Kenya Program
2007-2008 Program: Wednesday, July 23 - Tuesday, August 5
Meet the Kenya Team Leader: Rebecca Burton
Alum Trip to Kenya: Thursday, March 20 - Tuesday, April 1
Meru, Kenya- 2007 Report
Audiology
The audiology and speech rehabilitation team worked for 6 ˝ days at Kaaga School for the Deaf in Meru readjusting the 27 solar powered hearing aids in use by students from last year's YouthLINC visit, and fit 57 more solar powered hearing aids. The students who can benefit from the hearing aids have them now, and know how to use them. The team also worked with the teachers at Kaaga to train them in hearing assessment, leaving with them a donated device for this purpose. We trained and left with the teachers a computer program that will assist them in developing sound awareness and speech in the students who now have hearing aids. The YouthLINC team also installed four classroom amplification systems, which will allow those students who have hearing aids to even more clearly hear their teachers.
Next year, the audiology and speech rehab team will reinforce the lessons learned this year for both Kaaga students and teachers, and continue to refine a sustainable hearing aid and language acquisition plan.
Computer Labs
Three laptops joined those donated last year at Kaaga's computer lab, and the children and teachers received instruction on their use. Five laptops were installed in the brand new YouthLINC provided Vocational Center at Huruma Center for Destitute Children in Nkubu. YouthLINC participants taught computer skills to the older orphans and former street children who now live at Huruma. Hopefully, the Center will also be able to develop an "Internet Café" for the community, a way for the Center to earn extra income.
Construction
YouthLINC participants worked to complete an additional boys' dorm at Huruma, mixing and laying concrete for the floor. There is a lot more work to be done before the stone structure is complete. The walls of the new computer lab are plastered at the Vocational Center at Huruma , but the sewing room, carpentry room still need plaster and paint. Hopefully our team will be able to do some of this work next summer. At Kaaga School for the Deaf, our team painted three more classrooms, and a really colorful mural - a rainbow of handprints.
"The most striking realization I had was that all people the world over are, for the most part, the same. I was amazed to find that after flying 9,000 miles, I could find similarities with and personally relate to the people I encountered. I also will never forget the feeling of being the EXTREME racial minority."
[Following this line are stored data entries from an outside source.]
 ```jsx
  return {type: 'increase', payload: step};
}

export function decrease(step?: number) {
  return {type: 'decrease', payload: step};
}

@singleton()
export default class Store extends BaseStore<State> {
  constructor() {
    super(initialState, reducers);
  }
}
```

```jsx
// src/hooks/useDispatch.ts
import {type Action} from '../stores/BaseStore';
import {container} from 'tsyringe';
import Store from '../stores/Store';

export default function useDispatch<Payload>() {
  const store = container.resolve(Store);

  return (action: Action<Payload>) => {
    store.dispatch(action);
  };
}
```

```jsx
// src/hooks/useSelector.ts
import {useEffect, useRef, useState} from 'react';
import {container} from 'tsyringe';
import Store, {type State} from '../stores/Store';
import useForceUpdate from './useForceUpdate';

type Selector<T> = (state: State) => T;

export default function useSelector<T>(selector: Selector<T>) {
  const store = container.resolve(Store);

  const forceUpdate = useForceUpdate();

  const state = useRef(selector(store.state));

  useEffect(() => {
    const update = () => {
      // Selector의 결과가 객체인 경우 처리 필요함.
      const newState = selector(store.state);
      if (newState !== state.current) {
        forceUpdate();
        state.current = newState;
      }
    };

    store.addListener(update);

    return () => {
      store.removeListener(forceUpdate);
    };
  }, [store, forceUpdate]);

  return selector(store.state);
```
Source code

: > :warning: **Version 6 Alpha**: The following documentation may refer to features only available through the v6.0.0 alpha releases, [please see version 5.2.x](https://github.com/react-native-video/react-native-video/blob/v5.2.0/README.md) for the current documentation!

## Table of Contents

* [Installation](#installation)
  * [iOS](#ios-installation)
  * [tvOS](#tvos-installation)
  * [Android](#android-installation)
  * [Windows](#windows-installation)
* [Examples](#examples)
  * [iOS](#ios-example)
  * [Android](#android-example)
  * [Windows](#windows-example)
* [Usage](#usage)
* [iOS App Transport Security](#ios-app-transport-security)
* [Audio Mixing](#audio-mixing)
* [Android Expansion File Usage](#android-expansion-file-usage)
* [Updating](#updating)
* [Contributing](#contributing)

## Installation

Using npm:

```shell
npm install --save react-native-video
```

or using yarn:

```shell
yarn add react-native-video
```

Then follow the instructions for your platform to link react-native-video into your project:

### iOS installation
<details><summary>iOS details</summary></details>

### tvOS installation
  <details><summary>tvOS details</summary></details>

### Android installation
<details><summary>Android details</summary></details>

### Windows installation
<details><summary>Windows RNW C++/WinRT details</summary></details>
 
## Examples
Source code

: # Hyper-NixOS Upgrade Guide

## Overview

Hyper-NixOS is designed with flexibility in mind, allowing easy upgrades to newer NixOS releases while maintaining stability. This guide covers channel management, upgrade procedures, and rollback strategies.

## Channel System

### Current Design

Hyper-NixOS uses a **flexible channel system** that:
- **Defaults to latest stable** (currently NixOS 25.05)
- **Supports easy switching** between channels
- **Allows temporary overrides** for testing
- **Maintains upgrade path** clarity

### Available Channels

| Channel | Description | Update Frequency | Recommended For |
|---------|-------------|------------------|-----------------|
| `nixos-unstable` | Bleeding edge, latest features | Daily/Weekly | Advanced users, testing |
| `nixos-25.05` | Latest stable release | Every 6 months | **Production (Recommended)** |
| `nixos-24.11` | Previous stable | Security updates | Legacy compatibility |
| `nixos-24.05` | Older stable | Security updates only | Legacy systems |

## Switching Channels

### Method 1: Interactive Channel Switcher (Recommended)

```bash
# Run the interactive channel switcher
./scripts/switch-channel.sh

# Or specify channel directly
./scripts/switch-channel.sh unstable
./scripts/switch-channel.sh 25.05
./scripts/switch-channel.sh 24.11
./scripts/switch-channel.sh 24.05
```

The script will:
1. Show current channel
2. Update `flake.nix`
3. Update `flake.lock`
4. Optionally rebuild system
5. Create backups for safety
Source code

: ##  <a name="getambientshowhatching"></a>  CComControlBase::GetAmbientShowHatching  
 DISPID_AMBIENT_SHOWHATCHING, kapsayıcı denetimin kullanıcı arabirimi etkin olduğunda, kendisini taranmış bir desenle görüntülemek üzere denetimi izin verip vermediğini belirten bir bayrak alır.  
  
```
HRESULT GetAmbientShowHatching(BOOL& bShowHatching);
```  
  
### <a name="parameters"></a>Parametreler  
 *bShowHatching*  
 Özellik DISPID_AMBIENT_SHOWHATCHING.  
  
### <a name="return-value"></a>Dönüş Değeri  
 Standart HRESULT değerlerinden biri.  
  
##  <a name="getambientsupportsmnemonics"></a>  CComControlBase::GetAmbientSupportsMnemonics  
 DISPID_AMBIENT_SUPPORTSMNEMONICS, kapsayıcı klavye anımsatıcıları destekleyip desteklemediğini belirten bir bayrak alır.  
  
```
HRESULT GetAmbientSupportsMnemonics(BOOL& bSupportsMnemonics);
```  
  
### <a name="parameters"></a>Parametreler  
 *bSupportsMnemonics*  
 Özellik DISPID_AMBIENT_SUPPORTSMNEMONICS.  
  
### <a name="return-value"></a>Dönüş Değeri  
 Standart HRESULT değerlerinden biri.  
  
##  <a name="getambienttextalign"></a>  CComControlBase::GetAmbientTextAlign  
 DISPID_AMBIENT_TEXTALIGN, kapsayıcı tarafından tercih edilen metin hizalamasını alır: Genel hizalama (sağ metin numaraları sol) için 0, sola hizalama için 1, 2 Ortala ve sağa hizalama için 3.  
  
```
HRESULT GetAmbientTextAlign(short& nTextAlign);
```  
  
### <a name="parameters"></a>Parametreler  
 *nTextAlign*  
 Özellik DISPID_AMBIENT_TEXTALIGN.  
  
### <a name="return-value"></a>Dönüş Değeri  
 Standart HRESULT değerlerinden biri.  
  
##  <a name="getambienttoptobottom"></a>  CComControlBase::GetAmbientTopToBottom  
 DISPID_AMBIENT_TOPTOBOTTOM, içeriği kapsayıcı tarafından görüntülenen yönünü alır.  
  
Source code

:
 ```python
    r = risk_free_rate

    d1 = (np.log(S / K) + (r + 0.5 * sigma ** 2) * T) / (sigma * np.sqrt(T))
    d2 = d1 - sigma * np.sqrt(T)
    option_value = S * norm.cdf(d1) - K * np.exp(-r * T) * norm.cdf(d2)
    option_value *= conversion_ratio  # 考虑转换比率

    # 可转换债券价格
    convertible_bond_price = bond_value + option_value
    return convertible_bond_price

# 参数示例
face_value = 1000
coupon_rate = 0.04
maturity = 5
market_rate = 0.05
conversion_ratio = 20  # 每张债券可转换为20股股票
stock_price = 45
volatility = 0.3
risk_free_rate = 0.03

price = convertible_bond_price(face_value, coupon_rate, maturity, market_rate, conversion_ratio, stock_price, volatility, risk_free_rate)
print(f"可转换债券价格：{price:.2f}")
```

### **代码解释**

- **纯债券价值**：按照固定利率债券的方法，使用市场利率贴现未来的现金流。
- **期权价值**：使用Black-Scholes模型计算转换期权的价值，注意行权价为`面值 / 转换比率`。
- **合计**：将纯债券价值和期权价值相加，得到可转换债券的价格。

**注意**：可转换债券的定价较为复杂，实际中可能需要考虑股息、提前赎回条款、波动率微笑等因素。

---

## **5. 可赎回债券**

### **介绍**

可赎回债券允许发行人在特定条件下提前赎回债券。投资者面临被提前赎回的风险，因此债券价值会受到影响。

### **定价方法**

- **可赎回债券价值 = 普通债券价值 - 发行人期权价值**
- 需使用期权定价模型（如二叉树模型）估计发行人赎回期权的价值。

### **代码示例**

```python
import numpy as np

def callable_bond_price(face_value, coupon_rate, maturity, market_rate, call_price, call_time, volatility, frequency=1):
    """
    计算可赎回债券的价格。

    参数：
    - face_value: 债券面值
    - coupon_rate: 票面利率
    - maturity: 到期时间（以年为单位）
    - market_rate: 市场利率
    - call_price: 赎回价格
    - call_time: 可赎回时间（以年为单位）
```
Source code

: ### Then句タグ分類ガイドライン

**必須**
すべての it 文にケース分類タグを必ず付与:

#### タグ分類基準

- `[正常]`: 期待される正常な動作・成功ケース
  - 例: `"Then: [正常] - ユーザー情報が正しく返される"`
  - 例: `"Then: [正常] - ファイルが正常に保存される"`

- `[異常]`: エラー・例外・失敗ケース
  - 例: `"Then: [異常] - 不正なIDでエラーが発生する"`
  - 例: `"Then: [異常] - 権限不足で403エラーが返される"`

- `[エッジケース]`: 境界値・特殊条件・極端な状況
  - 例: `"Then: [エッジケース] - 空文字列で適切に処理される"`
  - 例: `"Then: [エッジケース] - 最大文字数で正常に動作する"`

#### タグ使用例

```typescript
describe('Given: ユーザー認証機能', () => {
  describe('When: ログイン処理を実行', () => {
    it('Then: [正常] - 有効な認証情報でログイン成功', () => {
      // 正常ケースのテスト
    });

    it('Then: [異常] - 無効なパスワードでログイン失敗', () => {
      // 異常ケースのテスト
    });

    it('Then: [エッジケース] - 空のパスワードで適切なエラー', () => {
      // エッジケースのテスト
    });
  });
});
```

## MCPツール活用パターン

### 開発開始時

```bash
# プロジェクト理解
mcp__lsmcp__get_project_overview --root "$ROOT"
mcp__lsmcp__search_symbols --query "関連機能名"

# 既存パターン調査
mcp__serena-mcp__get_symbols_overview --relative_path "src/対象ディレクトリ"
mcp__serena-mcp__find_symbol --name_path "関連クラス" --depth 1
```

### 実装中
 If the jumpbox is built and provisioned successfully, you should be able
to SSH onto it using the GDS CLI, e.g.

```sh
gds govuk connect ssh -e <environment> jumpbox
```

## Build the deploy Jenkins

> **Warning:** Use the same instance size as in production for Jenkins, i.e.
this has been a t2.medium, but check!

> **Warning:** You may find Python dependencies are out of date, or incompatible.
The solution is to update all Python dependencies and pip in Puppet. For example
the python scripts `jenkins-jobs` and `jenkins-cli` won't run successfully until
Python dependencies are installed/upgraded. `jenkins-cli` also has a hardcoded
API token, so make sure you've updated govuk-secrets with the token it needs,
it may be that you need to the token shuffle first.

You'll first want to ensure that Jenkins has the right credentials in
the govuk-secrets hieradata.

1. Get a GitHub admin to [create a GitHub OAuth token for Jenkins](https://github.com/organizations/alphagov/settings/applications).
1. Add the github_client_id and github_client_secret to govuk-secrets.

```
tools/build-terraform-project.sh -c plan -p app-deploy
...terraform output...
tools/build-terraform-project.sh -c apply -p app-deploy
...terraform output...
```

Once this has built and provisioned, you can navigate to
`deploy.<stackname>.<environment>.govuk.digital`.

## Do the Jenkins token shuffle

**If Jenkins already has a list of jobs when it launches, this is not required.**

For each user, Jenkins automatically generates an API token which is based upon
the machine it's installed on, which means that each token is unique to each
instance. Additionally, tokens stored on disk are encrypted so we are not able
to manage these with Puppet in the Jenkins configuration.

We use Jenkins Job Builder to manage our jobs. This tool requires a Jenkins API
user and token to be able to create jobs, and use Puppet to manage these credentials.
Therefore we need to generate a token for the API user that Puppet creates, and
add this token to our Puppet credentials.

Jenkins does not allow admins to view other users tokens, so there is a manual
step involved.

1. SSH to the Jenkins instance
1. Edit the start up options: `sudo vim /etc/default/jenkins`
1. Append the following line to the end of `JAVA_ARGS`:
--Nick Andersen, 2001 Kenya participant.
Microenterprise
Our microenterprise team taught business and personal finance lessons to a group of women in Nkubu, so that they will be better prepared to start small businesses and raise the quality of life for their families in this farming community. The Rotary Clubs of Holladay, American Fork, Ogden, Utah as well as Middleton, England and Meru, Kenya are putting forth a Grant application that will provide fruit drying and flour milling equipment to Kaguru Food Processors, a start-up women's coop whose mission is to raise the standards of living for many of the women and their families in this community.
Medical
Team members rounded and observed in clinics at both Consolata Hospital in Nkubu, and Meru District Hospital where an electrocautery generator was donated for surgeries. The team donated over $5000 in medical supplies, as well as baby blankets and hats for newborn wards. At the community clinic in Nkubu, team members taught lessons on nutrition and water purification, dental and general hygiene, first aid, malaria prevention, and infant CPR.
Instruction and Physical Education
As usual our participants taught a lot of fun lessons, and with a generous contribution from REAL soccer, students at Kaaga and Huruma received soccer balls and jerseys. These donations constitute their only playthings.
Next Year
Our team will visit Kiamuri, a remote town in the district of Meru. During our visit, we will work with the community to finish an irrigation project which will bring water to individual houses. This will save the residents several hours per week used to transport water. Two classrooms will be built at a primary school with a generous donation by the Michel Family Foundation. These classrooms will allow the school to serve older children who currently must travel long distances to school. We will also teach lessons and recreational activities to children already attending the school. Those with a medical background will lead a community health fair and work at St. Luke's Cottage Hospital.
"I believe my experience in Kenya will prove to be one of the defining experiences in my development as an aware citizen of this planet. The image of the unimaginable poverty that I have witnessed will be a constant motivation for working towards social justice and other humanitarian projects.